Saved data entries

* * * * * * * * *

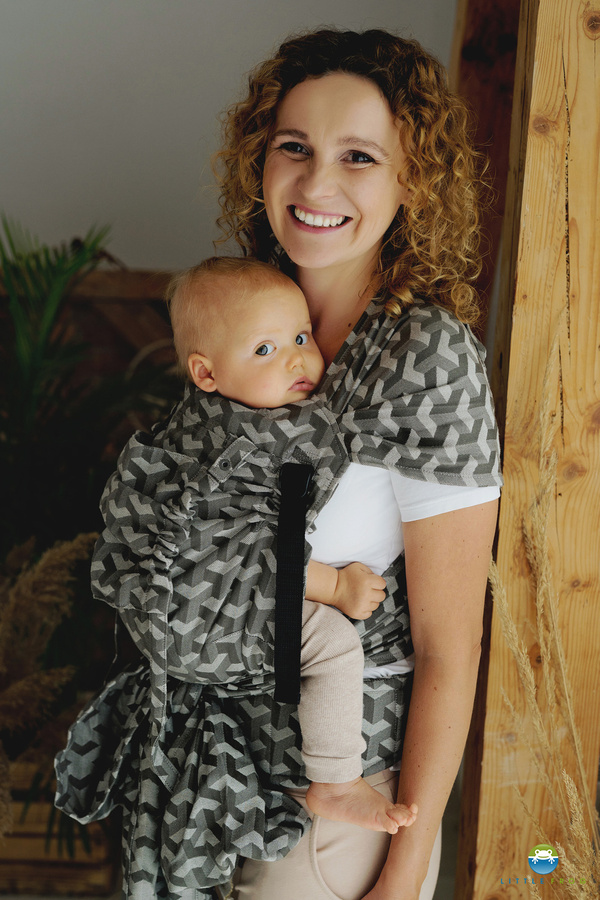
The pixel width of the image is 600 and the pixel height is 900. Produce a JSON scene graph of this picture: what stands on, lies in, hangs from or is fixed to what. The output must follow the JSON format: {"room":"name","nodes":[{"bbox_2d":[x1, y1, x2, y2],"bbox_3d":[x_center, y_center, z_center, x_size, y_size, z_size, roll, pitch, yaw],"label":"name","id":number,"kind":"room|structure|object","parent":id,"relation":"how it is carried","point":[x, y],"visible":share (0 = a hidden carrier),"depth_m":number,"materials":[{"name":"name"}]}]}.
{"room":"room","nodes":[
{"label":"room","id":0,"kind":"room"},
{"bbox_2d":[0,0,454,270],"bbox_3d":[-0.484,-0.834,4.088,3.623,3.205,0.190,1,12,1],"label":"wall","id":1,"kind":"structure","parent":0,"point":[221,92],"depth_m":4.04,"materials":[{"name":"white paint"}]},
{"bbox_2d":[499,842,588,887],"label":"logo","id":2,"kind":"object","parent":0,"point":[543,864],"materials":[{"name":"multicoloured"}]},
{"label":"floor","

* * * * * * * * *

[WHAT TO DO] The answer must be a word-for-word copy of all the entries, containing no pictures.

[RESULT]
The pixel width of the image is 600 and the pixel height is 900. Produce a JSON scene graph of this picture: what stands on, lies in, hangs from or is fixed to what. The output must follow the JSON format: {"room":"name","nodes":[{"bbox_2d":[x1, y1, x2, y2],"bbox_3d":[x_center, y_center, z_center, x_size, y_size, z_size, roll, pitch, yaw],"label":"name","id":number,"kind":"room|structure|object","parent":id,"relation":"how it is carried","point":[x, y],"visible":share (0 = a hidden carrier),"depth_m":number,"materials":[{"name":"name"}]}]}.
{"room":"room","nodes":[
{"label":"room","id":0,"kind":"room"},
{"bbox_2d":[0,0,454,270],"bbox_3d":[-0.484,-0.834,4.088,3.623,3.205,0.190,1,12,1],"label":"wall","id":1,"kind":"structure","parent":0,"point":[221,92],"depth_m":4.04,"materials":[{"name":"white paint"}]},
{"bbox_2d":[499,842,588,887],"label":"logo","id":2,"kind":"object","parent":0,"point":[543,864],"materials":[{"name":"multicoloured"}]},
{"label":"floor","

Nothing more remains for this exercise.